MATARAM – Anggota Komisi VIII DPR RI Dapil Pulau Lombok Dr. Ir. H. Nanang Samodra menekankan perlunya kehati-hatian dalam penjaringan siswa Sekolah Rakyat Paramita.
Hal itu disampaikannya saat mendampingi Menteri Koordinator Infrastruktur dan Pembangunan Kewilayahan Agus Harimurti Yudhoyono meninjau fasilitas sekolah tersebut, Senin (28/7/2025).
Nanang Samodra menegaskan, program sekolah rakyat tingkat pertama setara SMP ini harus tepat sasaran.
“Harus hati-hati dengan data yang menjadi peserta sekolah rakyat,” terangnya di hadapan awak media.
Politisi asal Lombok ini menjelaskan, penentuan siswa menggunakan Data Tunggal Sensus Ekonomi Nasional (DTESN) yang dipadukan dengan Data Terpadu Kesejahteraan Sosial (DTKS).
“Bukan siapa yang mau sekolah tapi dicari keluarga siswa yang miskin ekstrem by name by address,” ungkapnya.
Nanang menyatakan dukungan penuh terhadap program unggulan Presiden Prabowo Subianto ini. “Kami dukung sekolah rakyat tingkat pertama (SMP) ini, koperasi merah putih saja kami dukung apalagi program ini,” katanya.
Anggota DPR tersebut berharap program ini dapat mengangkat harkat dan martabat masyarakat miskin.
“Dengan program ini nantinya orang-orang yang di bawah desil sepuluh mampu sejahtera dan diangkat martabatnya lebih baik di masa yang akan datang,” lanjutnya.
Sekolah Rakyat Sentra Paramita yang telah beroperasi sejak 14 Juli 2025 menampung 100 siswa dari kalangan tidak mampu. Mereka mendapat pendidikan gratis dengan sistem boarding school dan dibimbing tenaga pengajar berkualitas.

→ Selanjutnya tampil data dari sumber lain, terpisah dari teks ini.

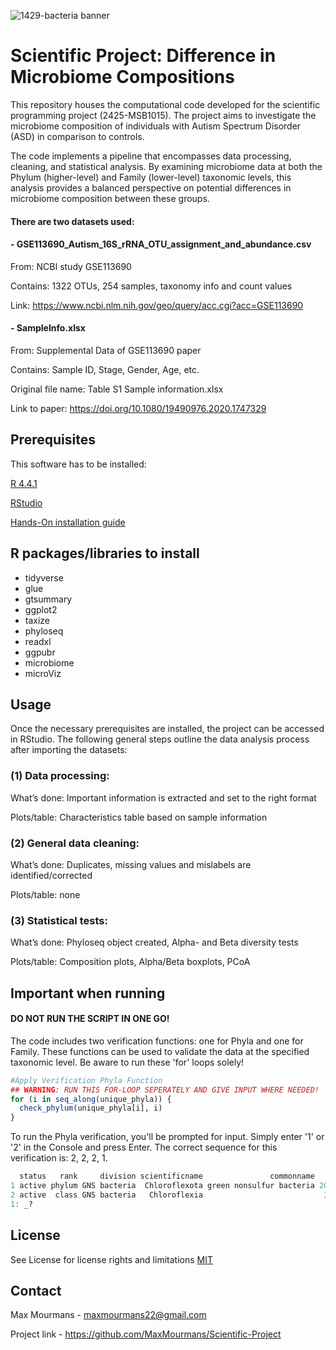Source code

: ![1429-bacteria banner](https://github.com/user-attachments/assets/49bc62ec-13a4-45f9-8895-c225339edac7)

# Scientific Project: Difference in Microbiome Compositions

This repository houses the computational code developed for the scientific programming project (2425-MSB1015). The project aims to investigate the microbiome composition of individuals with Autism Spectrum Disorder (ASD) in comparison to controls.

The code implements a pipeline that encompasses data processing, cleaning, and statistical analysis. By examining microbiome data at both the Phylum (higher-level) and Family (lower-level) taxonomic levels, this analysis provides a balanced perspective on potential differences in microbiome composition between these groups.

#### There are two datasets used:
#### -	GSE113690_Autism_16S_rRNA_OTU_assignment_and_abundance.csv

  From: NCBI study GSE113690

  Contains: 1322 OTUs, 254 samples, taxonomy info and count values 

  Link: https://www.ncbi.nlm.nih.gov/geo/query/acc.cgi?acc=GSE113690 

#### -	SampleInfo.xlsx

From: Supplemental Data of GSE113690 paper

  Contains: Sample ID, Stage, Gender, Age, etc.

  Original file name: Table S1 Sample information.xlsx

  Link to paper: https://doi.org/10.1080/19490976.2020.1747329

## Prerequisites
This software has to be installed:

[R 4.4.1](https://cran.r-project.org/bin/windows/base/)

[RStudio](https://posit.co/download/rstudio-desktop/)

[Hands-On installation guide](https://rstudio-education.github.io/hopr/starting.html) 

## R packages/libraries to install
- tidyverse
- glue
- gtsummary
- ggplot2
- taxize
- phyloseq
- readxl
- ggpubr
- microbiome
- microViz

## Usage
Once the necessary prerequisites are installed, the project can be accessed in RStudio. The following general steps outline the data analysis process after importing the datasets:

### (1)	Data processing:
What’s done: Important information is extracted and set to the right format

Plots/table: Characteristics table based on sample information
### (2)	General data cleaning:
What’s done: Duplicates, missing values and mislabels are identified/corrected

Plots/table: none
### (3)	Statistical tests:
What’s done: Phyloseq object created, Alpha- and Beta diversity tests

Plots/table: Composition plots, Alpha/Beta boxplots, PCoA

## Important when running 
#### DO NOT RUN THE SCRIPT IN ONE GO!

The code includes two verification functions: one for Phyla and one for Family. These functions can be used to validate the data at the specified taxonomic level. Be aware to run these 'for' loops solely!

```R
#Apply Verification Phyla Function
## WARNING: RUN THIS FOR-LOOP SEPERATELY AND GIVE INPUT WHERE NEEDED!
for (i in seq_along(unique_phyla)) {
  check_phylum(unique_phyla[i], i)
}
```

To run the Phyla verification, you'll be prompted for input. Simply enter '1' or '2' in the Console and press Enter. The correct sequence for this verification is: 2, 2, 2, 1.

```R
  status   rank     division scientificname               commonname    uid genus species subsp modificationdate
1 active phylum GNS bacteria  Chloroflexota green nonsulfur bacteria 200795                     2023/02/13 00:00
2 active  class GNS bacteria   Chloroflexia                           32061                     2018/10/26 00:00
1: _?
```

## License
See License for license rights and limitations [MIT](https://choosealicense.com/licenses/mit/)

## Contact

Max Mourmans - maxmourmans22@gmail.com

Project link - https://github.com/MaxMourmans/Scientific-Project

Kepala Dinas Sosial Kabupaten Lombok Barat Lalu Winengan menambahkan, seleksi tenaga pengajar sangat ketat. “Jangan salah, tenaga pengajar di Sekolah Paramita ini merupakan orang yang qualified. Mereka terpilih dan harus memenuhi syarat khusus seperti TOEFL dan sebagainya,” ujar Winengan.
Winengan juga memaparkan data kemiskinan di Lombok Barat yang menunjukkan 1,57 persen atau 12.307 jiwa tergolong miskin ekstrem. Sementara jumlah penduduk miskin mencapai 12,6 persen atau sekitar 106 ribu jiwa.
Dinas Sosial terus melakukan sinergi dengan berbagai pihak untuk memastikan data penerima bantuan akurat. “Data yang kita pakai saat ini adalah data sebenarnya. Jika sebelumnya data penerima raskin mencapai 91 ribu, sekarang sudah berkurang menjadi 70 ribu,” paparnya.
Terkait isu kesehatan siswa, Winengan menjelaskan hal tersebut wajar terjadi pada siswa baru yang sedang beradaptasi.
“Mungkin bisa jadi mereka lagi kangen, kepikiran sehingga memengaruhi kesehatannya. Bisa juga faktor lain karena dalam proses adaptasi dengan lingkungan baru,” tegasnya.